The EO emphasizes coordination between federal agencies on environmental reviews and permit decisions, as well as consistency and predictability in those processes, for both major and non-major infrastructure projects. The EO also directs agencies to use “One Federal Decision,” in which each major infrastructure project will have a lead federal agency that navigates the project through the federal environmental review and authorization project; the Council for Environmental Quality (CEQ) and Office of Management and Budget (OMB), in consultation with the FPISC, are to develop the framework for implementing One Federal Decision. The EO also directs the OMB to establish certain agency performance priority goals, guidance for establishing an agency accountability system, and other regulations, guidance, or directives as CEQ deems necessary to “enhance and modernize” the federal environmental review and authorization process. A preliminary list of these CEQ actions is to be developed within 30 days of the EO. Impacts of the EO on permitting and interagency consultations under the Endangered Species Act remain to be seen, but the EO has the potential to substantially alter the federal environmental permitting process for infrastructure projects.

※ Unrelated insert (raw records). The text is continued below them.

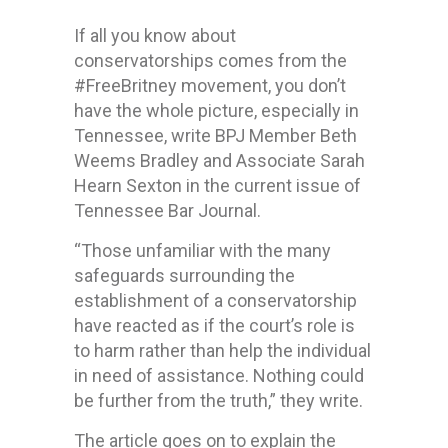
If all you know about
conservatorships comes from the
#FreeBritney movement, you don’t
have the whole picture, especially in
Tennessee, write BPJ Member Beth
Weems Bradley and Associate Sarah
Hearn Sexton in the current issue of
Tennessee Bar Journal.
“Those unfamiliar with the many
safeguards surrounding the
establishment of a conservatorship
have reacted as if the court’s role is
to harm rather than help the individual
in need of assistance. Nothing could
be further from the truth,” they write.
The article goes on to explain the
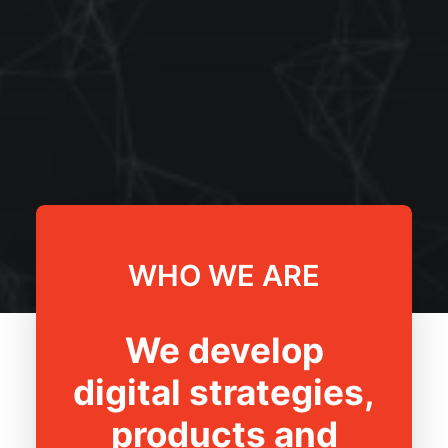
WHO WE ARE
We develop
digital strategies,
products and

On August 9, 2017, the National Marine Fisheries Service (NMFS) issued a 12-month finding on a petition to list the Pacific bluefin tuna (Thunnus orientalis) as an endangered or threatened species under the Endangered Species Act (ESA), concluding that listing at this time is not warranted. NMFS determined that the species is not endangered throughout all or a significant portion of its range, and that it is not likely to become endangered in the foreseeable future.
NMFS’s 12-month finding follows the Center for Biological Diversity’s June 20, 2016 petition to list the Pacific bluefin tuna as threatened under the ESA. NMFS evaluated 25 distinct threats, including overharvest, climate change, and water pollution, to the Pacific bluefin tuna and determined that, while the species’ population is near historical lows, it is estimated to include more than 1.6 million individuals with at least 143,000 adult males as of 2014. Moreover, NMFS concluded that 2014 management changes addressed concerns about the risk of overfishing.